BORN George Behar in Rotterdam in the Netherlands in 1922, he attended Downing College, at Cambridge University to study Russian. Serving in the wartime Royal Navy he was recruited by MI6, the Secret Intelligence Service, and went on to serve in post-war Berlin. He was responsible for recruiting agents for MI6 in eastern Europe but was recruited by the Soviets after converting to communism in 1953 and became their double agent.

He was caught in 1961 when a Polish spy defected to Britain. His 42-year sentence saw him moved to Wormwood Scrubs from where he escaped in October, 1966 with the help of Irish convict Sean Bourke and two anti-nuclear campaigners – Michael Randle and Pat Pottle.
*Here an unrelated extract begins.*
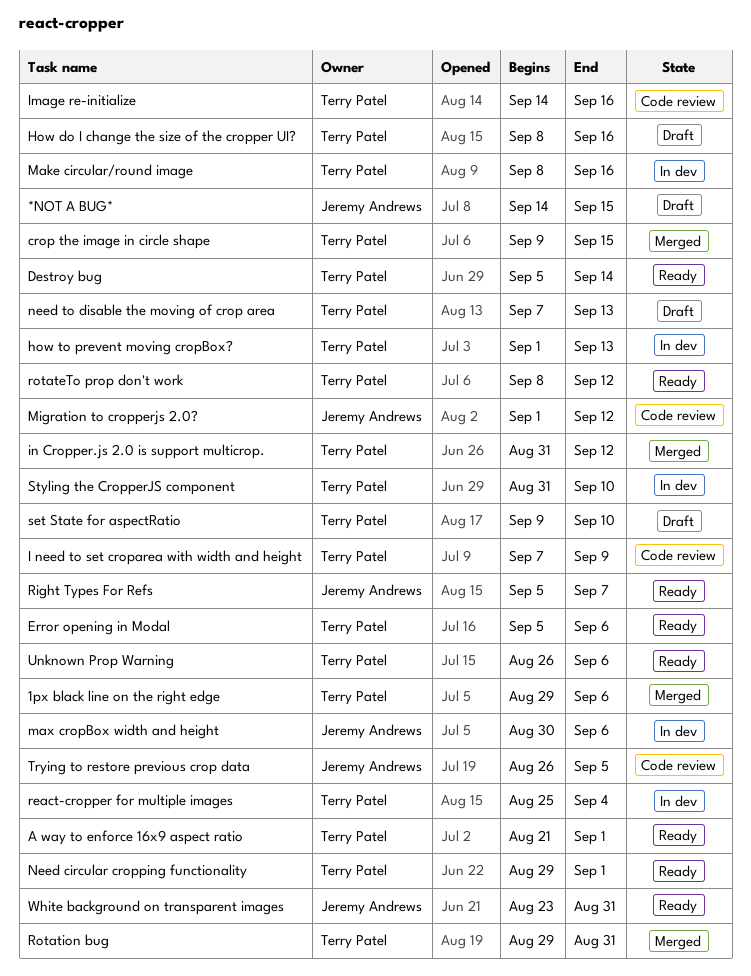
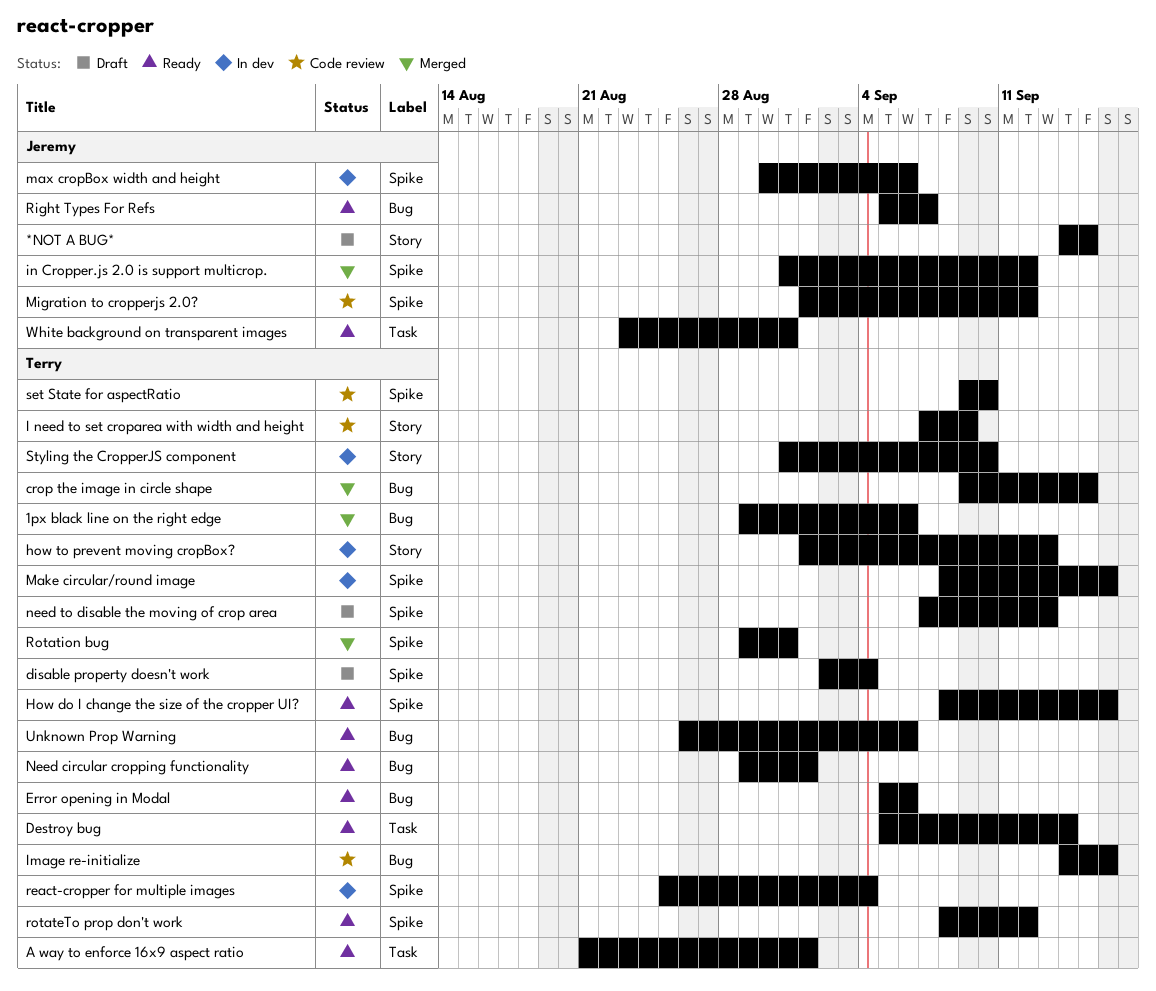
disable property doesn't work: none -> present
How do I change the size of the cropper UI?, status: Draft -> Ready
in Cropper.js 2.0 is support multicrop., owner: Terry Patel -> Jeremy Andrews
set State for aspectRatio, status: Draft -> Code review
Trying to restore previous crop data: present -> none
SO WHAT WAS THE MEEHAN CONNECTION?

MEEHAN was always convinced that he had been “fitted up” by the police and intelligence services for the murder of Rachel Ross.

In his memoirs he went public and claimed that he had gone to East Germany where he was put in touch with the KGB by the East German secret service the Stasi.

He gave them detailed information on how they could take advantage of the lack of security in Britain’s Victorian prisons such as Wormwood Scrubs. Meehan knew what he was talking about, he had escaped from Nottingham Prison in 1963 and fled to East Germany where he was the “guest” of the Stasi and KGB until December, 1964.

He returned to the UK and told the security services that Blake would be “sprung” but they dismissed his tale as a fantasy. But it wasn’t, and maybe Meehan paid for his knowledge with his freedom.